• RECORDS SUPPLIED:
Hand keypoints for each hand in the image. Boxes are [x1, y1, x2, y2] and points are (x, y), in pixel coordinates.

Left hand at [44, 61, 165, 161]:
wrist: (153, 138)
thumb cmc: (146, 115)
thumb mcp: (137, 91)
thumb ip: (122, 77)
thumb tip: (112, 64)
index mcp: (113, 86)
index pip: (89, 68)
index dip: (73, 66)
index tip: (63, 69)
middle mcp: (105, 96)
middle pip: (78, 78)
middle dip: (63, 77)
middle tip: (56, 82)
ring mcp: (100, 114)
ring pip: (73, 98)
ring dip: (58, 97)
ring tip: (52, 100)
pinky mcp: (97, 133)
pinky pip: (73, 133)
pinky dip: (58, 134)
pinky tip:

• ABOUT THIS EXERCISE:
Begin at the line above that has "thumb mcp: (137, 91)" and stop after the line that has "ring dip: (58, 97)", copying each line exactly and adding nothing else.

• RESPONSE FOR THIS EXERCISE:
thumb mcp: (137, 91)
thumb ip: (122, 77)
thumb tip: (112, 64)
index mcp: (113, 86)
index pip: (89, 68)
index dip: (73, 66)
index tip: (63, 69)
middle mcp: (105, 96)
middle pip: (78, 78)
middle dip: (63, 77)
middle tip: (56, 82)
ring mcp: (100, 114)
ring pip: (73, 98)
ring dip: (58, 97)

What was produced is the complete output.